Тигран не покидает ателье торжествующим; утром он печален и молчалив.
— Отчего мужчина так печален? — спрашиваю я вместо прощания.
— Оттого, что ты чертовски хороша! — Тигран словно бросает мне в лицо тягчайшее обвинение. — Плохие женщины должны и в постели быть плохими, мерзкими, холодными. Это несправедливо — в отношении мужчин!
— Ты бы лучше поучил всяким штучкам благородную Гаянэ, чтобы твой братец сидел дома возле ее юбки! — бросаю я ему столь же гневно.
— Я добьюсь, чтобы тебя выслали из Парижа! — кричит он.
— Я ненавижу Париж, ненавижу всех армян… И презираю — слышишь, пре-е-зи-ираю! — всех мужланов, которые считают, что право имеет только мужчина, — кричу я. — Ты можешь утопить меня, как котенка, можешь засунуть меня в самолет. Но ты никогда не забудешь меня, как не забудет меня твой дефективный братец, который так и прилип к своей ненаглядной Гаянэ! Желаю и тебе такого же счастливого брака!
— Заткнись! И соберай свои вещички! — орет Тигран. — Когда я вернусь, чтоб ты была готова к отъезду!

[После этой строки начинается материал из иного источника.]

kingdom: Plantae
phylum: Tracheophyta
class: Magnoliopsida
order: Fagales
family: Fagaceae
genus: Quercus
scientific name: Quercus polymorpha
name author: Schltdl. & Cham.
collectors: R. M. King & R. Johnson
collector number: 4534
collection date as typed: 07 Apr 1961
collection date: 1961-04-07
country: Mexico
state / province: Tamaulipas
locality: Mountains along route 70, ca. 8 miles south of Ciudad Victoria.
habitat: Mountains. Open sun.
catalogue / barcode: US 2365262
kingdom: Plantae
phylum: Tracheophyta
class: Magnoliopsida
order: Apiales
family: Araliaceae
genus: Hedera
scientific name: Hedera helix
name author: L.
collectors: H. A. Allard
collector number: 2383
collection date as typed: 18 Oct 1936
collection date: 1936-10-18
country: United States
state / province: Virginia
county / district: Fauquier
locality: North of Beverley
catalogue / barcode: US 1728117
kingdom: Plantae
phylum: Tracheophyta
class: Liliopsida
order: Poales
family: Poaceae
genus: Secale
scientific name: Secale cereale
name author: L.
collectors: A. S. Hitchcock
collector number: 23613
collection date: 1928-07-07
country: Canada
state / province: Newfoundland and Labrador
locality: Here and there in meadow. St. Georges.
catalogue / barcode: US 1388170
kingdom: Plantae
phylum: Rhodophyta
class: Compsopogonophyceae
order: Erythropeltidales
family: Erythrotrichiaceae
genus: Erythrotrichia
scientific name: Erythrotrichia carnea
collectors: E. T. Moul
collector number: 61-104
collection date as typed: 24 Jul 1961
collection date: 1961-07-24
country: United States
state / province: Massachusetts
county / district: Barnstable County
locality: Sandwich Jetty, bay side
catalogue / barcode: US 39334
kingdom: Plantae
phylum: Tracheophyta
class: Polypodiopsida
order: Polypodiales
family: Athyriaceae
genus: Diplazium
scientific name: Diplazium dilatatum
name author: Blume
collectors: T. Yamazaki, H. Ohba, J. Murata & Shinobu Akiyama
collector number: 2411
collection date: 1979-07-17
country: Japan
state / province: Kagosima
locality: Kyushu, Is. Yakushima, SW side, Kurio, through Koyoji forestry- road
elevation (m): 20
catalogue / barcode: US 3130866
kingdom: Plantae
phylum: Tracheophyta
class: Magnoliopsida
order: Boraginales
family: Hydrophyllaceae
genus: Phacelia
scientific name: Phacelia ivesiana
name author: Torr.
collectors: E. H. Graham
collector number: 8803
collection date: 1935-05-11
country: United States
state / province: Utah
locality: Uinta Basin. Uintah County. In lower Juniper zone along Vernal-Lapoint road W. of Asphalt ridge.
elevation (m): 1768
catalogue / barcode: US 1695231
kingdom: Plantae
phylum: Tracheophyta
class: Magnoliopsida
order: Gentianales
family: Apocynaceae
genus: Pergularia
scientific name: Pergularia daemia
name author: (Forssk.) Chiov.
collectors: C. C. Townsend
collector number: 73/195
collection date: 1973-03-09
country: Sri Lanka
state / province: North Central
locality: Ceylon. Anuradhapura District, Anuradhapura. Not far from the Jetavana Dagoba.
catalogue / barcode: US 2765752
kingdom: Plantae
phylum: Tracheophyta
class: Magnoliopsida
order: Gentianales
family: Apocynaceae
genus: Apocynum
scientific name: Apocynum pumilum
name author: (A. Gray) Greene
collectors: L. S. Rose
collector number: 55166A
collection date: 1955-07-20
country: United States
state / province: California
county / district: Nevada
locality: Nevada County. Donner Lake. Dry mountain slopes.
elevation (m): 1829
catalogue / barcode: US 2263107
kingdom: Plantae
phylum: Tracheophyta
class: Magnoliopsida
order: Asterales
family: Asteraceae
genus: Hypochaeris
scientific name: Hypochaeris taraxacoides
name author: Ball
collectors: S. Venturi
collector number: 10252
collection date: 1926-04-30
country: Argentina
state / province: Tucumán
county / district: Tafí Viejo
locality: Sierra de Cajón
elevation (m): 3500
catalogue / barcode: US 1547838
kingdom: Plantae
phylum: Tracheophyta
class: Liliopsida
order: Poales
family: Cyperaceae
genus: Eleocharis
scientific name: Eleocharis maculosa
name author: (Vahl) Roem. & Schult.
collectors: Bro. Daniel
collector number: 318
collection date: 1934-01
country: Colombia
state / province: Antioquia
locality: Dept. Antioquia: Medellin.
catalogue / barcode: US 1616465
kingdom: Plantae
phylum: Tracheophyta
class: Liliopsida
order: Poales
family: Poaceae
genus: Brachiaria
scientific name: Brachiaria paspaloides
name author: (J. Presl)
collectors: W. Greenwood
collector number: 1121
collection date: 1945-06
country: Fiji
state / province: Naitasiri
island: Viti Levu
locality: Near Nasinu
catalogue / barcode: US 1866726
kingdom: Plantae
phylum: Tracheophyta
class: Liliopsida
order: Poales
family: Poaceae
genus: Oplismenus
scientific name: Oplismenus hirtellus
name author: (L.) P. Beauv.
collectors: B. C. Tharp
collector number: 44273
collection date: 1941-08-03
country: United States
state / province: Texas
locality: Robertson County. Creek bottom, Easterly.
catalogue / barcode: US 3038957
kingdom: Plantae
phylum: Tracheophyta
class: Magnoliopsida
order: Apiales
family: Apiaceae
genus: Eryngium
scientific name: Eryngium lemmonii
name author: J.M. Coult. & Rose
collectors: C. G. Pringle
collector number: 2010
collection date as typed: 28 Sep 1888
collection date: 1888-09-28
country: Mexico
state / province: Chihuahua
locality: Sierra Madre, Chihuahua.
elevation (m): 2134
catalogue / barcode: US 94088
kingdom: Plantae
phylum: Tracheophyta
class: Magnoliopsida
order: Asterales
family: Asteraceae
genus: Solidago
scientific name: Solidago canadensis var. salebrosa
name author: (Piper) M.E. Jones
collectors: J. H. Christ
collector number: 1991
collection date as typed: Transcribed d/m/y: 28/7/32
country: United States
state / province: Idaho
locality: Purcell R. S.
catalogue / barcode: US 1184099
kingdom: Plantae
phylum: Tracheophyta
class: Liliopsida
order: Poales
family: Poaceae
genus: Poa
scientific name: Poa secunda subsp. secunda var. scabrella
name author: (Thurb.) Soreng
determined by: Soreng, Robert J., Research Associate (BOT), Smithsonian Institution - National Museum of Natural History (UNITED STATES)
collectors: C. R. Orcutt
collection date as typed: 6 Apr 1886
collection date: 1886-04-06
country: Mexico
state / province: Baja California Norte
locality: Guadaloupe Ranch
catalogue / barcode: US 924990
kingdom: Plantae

Однако в этот вечер Тигран не является. Нет его и на следующее утро. За два дня я успеваю исходить весь Париж. Гуляю вдоль набережной Сены, углубляюсь в узенькие улочки, брожу по площади Бастилии.
К вечеру третьего дня я почти валюсь с ног, но заканчиваю свои странствия только поздней ночью. Я блуждаю по Парижу, словно сомнамбула, идущая за лунным лучом. Над городом стоит полная луна; в ее сиянии дома кажутся странными, призрачными. Мне кажется, что я всегда была в этом городе. Ничего подобного я не переживала нигде. Странное чувство, будто меня заставили прибраться в совершенно чужом шкафу — и я нахожу в нем свои собственные вещи, спрятанные в моей памяти. Но как я могу помнить то, что со мной никогда не случалось? Бродя по городу, в котором я впервые?
Глубокая грусть настигла меня вовремя. Это ночное путешествие оказалось последним.
Я пыталась внушить себе, что угроза была пустой шуткой, что Тигран давно уже в Америке. Ведь нелепо же вторгаться в отношения своего брата с его любовницей. Для этого должна найтись всего одна причина, на которую я возлагала надежды как на “наказание”. Он должен быть влюблен. Или хотя бы увлечен. Ревность — великая движущая сила, и даже капля этой силы способна запихнуть меня в самолет.
Не хочу покидать Париж с его призрачными ночами, сеющими во мне воспоминания о несвершившемся. Но я хочу избавиться от постоянного напряжения, которое испытываю рядом с Размиком. Я успокоюсь только в Эстонии, затворившись в своей квартире. В Париже мучительная душевная боль усугубилась, став телесной. Если я не могу ни на миг освободиться от этой боли, значит, мне надо освободиться от Парижа.
И завидев в дверях ателье Тиграна, я испытываю мгновенное облегчение.
По крайней мере мне нечего больше ждать. Я гадала, кто успеет раньше: Размик — чтобы спасти меня, или…
— Собирай манатки — и в машину! — Тигран слишком лаконичен, его неуверенный взгляд избегает меня.
Этот беспокойный взгляд такого самоуверенного и опытного мужчины позволяет мне прикинуться дурочкой:
— Зачем? У меня виза на три месяца. Да и Размик в надежном месте — на взморье, под бочком своей глубокоуважаемой супружницы!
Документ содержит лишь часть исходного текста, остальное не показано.